The kids were so hyper on the bus ride home after our first show today. They sang the entire time. Over an hour of non-stop singing...."Pedaler Pedaaler Pedaler woo woo!! Galoper Galooper Galoper woo woo!" "Meli Melo! something something something Meli Melo! something something something..." "I said a Boom Chicka Boom!!" then "Okay Okay? Okay! Si....Lence!!!" we think for 2 seconds we will have a couple minutes of quiet, but, nope: "Un elephant...qui se balader...tout doucement...dans la forêt..."

It's great, the kids are flying. Having spent the afternoon as stars performing in another community - in the countryside - it was a trek to get to: we had to shuttle up to hill, piling everyone into our 2 4x4s for the 20 min ride up a super bumpy ravine like road. then we had to wait at the top for the second round.

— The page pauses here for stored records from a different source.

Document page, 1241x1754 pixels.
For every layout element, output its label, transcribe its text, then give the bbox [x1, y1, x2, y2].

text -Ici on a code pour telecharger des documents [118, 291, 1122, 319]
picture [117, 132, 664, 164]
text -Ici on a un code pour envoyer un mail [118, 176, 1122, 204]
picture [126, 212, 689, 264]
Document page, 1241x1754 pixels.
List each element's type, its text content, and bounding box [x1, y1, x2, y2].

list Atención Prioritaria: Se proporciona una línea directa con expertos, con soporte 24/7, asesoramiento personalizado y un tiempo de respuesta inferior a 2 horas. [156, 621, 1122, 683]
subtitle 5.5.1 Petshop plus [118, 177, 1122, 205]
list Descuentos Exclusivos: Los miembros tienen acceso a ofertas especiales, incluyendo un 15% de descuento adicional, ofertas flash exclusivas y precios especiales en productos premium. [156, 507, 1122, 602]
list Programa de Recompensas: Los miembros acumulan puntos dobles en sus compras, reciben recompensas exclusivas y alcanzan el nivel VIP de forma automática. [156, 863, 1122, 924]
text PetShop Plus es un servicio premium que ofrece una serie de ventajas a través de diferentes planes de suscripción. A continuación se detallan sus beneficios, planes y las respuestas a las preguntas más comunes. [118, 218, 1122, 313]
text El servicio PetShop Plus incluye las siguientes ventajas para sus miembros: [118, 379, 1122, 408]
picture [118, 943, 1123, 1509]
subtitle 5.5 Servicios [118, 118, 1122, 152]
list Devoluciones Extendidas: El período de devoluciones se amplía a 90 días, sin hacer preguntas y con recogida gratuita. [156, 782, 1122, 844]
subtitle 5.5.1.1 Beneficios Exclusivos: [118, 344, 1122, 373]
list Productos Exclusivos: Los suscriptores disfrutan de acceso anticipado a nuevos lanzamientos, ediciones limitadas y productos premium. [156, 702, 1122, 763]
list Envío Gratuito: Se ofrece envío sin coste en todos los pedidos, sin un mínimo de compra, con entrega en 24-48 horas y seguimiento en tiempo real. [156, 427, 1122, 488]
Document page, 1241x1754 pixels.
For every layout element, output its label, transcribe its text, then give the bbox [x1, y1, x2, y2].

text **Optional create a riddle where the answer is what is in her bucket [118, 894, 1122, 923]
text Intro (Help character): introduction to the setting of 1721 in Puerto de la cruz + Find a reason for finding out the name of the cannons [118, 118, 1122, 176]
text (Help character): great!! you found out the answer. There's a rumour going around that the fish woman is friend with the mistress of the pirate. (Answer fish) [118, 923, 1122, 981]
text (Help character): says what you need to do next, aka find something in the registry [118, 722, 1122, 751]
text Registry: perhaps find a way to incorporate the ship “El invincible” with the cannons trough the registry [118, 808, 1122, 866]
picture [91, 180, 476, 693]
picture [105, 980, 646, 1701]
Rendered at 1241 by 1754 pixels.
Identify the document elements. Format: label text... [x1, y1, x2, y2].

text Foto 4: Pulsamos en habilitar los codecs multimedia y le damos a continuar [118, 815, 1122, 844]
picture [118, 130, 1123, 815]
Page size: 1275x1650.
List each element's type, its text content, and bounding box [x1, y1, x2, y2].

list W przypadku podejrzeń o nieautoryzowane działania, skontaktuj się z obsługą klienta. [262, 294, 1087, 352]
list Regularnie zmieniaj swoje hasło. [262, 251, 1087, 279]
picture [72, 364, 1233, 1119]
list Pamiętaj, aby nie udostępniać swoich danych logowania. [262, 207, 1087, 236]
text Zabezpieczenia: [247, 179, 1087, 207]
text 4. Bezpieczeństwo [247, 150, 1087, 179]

This time we made a conscience effort to work the animateurs (workshop leaders we have been training) into the show. Not only did it give them the chance to shine on stage too, but we gave them more responsibility in the show creation. I think this group will come away from the experience better able to create shows than the last group.

This show was a much more integrated weave of kids, animateurs, trainers, and us 3 clowns all of us together on stage.

At the end of the long day, when we sat down to eat in the dusk lighting back in Cité Delma, one of the girls put my hand on her neck to feel how sweaty she was from dancing when we arrived back there. Still hyper, giggly, running around through dinner. I wonder now that it's dark where the kids will be able to wash and in what kind of water. It's only 7:30 but I myself am ready for bed, back at the hotel I take a shower and carefully set up my mosquito net.